Congregated as we were at the top of a banked slalom race course, a bunch of snowboarders exchanging gentle barbs and friendly banter, I thought my friend Kevin was making one of those lame maternal-insult jokes when he pointed over my shoulder and said, “Hey man, there’s your mom!”
When I turned to look uphill, however, there was my mom, indeed, rocketing down the mountain in a red rescue toboggan, riding on the heels of a ski patroller.
Under normal circumstances this would be cause for alarm, as these sleds are reserved for the injured and infirm. But these weren’t normal circumstances, and mom was sitting bolt upright in the sled, her head thrown back in child-like laughter.
It was the 20th running of the Nate Chute Classic, a two-day snowboarding contest designed to shine light on the epidemic of suicide. Mom, a non-skier with a vested interest in the event, was in town for a special visit, and the good folks with Whitefish Mountain Resort Ski Patrol made last-minute accommodations to ferry her down the mountain to the course so she could watch her son compete.
Now, I use the word “compete” in a very liberal sense.
Even though I’m hyper-competitive by nature, I don’t race snowboards with a podium placement in mind. Winning my age group at the local turkey trot, sure. But sliding sideways at breakneck speeds down a banked slalom course featuring butt-puckering berms of hard-packed snow and ice, not so much.
Yet there I was at the starting gate, my heart racing as I reminded myself to breathe, envisioning every twisting turn in this hand-built helix.
Anyone who’s participated in the Nate Chute Classic will tell you that it’s less a snowboarding contest than a celebration of a community.
The Nate Chute Classic is named after Nate Chute, a 1999 Whitefish High School graduate who died by suicide that same year, and every year for two decades snowboarders have raised tens of thousands of dollars to support the cause.
Like snowboarding, the spirit of this event has lifted me through dark times, and I wanted to share that with mom.
As I positioned myself at the start of this year’s course, I took one last deep breath and listened to the always-harrowing countdown — “Racer ready. 5-4-3-2-1.”

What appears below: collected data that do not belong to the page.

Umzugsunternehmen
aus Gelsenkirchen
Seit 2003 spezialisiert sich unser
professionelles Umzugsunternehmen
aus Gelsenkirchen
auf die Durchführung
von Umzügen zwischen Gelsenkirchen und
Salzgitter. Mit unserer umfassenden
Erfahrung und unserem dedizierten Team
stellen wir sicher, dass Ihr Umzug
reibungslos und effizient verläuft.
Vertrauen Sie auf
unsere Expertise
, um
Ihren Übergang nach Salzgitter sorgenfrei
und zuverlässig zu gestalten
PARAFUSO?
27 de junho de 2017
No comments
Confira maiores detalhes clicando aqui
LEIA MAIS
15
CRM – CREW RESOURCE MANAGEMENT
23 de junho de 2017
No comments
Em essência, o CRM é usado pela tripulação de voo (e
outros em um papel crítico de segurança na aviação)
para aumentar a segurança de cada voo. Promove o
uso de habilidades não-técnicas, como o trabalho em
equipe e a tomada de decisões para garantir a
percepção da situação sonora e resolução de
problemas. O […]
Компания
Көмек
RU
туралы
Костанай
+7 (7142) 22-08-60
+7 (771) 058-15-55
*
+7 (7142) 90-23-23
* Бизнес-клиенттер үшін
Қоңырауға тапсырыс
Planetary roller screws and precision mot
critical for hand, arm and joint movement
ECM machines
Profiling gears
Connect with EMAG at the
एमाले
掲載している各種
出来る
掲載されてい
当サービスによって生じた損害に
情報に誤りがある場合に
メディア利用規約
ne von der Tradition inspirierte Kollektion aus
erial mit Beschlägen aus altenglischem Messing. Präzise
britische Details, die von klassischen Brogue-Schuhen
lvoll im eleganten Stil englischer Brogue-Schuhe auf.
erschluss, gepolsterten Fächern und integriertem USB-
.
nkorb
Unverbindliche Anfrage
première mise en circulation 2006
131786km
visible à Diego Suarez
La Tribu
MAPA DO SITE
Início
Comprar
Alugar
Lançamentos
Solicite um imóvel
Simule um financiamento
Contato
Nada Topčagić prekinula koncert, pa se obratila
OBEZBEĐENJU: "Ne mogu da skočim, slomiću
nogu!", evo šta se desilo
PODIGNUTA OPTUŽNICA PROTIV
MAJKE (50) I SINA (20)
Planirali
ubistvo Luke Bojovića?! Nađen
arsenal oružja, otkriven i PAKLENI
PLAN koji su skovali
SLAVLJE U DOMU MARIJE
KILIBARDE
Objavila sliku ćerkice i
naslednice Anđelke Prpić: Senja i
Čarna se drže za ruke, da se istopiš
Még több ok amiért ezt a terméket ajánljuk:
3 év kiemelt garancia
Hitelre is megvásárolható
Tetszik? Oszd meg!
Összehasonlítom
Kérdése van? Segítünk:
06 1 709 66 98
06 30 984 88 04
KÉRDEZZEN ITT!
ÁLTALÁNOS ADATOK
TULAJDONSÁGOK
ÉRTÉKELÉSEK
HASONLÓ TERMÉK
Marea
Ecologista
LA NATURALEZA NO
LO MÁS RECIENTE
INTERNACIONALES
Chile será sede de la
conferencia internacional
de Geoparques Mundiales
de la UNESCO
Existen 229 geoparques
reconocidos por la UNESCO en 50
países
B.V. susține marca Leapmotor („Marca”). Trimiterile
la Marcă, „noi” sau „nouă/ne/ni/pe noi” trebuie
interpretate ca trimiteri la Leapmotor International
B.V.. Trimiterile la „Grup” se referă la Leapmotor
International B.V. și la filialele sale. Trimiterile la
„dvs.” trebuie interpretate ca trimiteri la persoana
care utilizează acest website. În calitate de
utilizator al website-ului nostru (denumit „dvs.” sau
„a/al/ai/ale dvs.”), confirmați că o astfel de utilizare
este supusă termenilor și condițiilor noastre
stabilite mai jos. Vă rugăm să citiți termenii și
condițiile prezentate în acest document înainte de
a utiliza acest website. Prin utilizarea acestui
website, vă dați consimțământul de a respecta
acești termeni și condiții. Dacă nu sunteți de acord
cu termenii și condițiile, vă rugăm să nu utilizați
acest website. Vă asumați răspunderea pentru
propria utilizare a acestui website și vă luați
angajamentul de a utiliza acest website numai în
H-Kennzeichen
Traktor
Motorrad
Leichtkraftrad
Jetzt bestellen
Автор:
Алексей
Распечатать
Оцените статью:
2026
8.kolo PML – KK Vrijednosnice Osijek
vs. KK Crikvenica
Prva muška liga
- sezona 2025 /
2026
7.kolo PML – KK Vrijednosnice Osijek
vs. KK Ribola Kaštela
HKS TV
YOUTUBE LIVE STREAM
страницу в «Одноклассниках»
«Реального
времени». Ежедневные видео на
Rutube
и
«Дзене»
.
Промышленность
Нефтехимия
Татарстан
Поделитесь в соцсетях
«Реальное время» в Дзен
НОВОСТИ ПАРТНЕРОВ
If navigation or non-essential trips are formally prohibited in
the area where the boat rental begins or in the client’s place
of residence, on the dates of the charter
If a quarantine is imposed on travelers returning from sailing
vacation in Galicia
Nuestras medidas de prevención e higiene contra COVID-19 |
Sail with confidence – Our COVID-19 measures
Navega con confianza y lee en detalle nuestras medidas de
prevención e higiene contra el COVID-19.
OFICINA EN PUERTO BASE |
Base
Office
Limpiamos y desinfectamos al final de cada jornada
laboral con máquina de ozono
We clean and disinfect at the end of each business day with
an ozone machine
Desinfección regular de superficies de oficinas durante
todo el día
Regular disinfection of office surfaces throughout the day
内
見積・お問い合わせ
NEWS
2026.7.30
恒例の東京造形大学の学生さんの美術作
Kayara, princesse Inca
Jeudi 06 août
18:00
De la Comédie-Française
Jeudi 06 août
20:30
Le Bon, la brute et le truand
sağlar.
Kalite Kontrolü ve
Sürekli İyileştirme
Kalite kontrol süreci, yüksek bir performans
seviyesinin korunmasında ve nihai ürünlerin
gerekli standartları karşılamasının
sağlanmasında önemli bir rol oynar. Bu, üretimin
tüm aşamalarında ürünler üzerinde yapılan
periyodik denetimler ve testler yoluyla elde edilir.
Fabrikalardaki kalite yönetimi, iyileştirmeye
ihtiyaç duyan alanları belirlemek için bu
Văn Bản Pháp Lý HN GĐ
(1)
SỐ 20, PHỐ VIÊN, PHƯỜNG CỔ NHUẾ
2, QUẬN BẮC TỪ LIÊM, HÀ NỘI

My lungs were working like a bellow as I pumped through the course, gaining confidence with every turn. And then I crashed. Hard.
Picking myself up, I plodded slowly through the final stretch, dejected.
“Hi buddy!” my mom exclaimed. “Great job!”
Lingering at the finish, snowboarders noshed brats and exchanged course beta as the final competitors came through the chute, my mom dishing out hugs to the finishers. My spirits were immediately buoyed.
The next day we were back at Big Mountain, not to compete, but to take part in what in my mind is the weekend’s grand prize — the Lap for the Lost.
After the lifts stop spinning, a couple hundred snowboarders and skiers gather at the summit to share their experiences with life and loss before heading down the hill together.
It’s a powerful moment, and I’d stationed my mom on the deck of Hellroaring Saloon to witness this spectacle of unity. She came into view just as I crested the last prominence overlooking the Flathead Valley.
She was cheering, her head thrown back in childlike delight.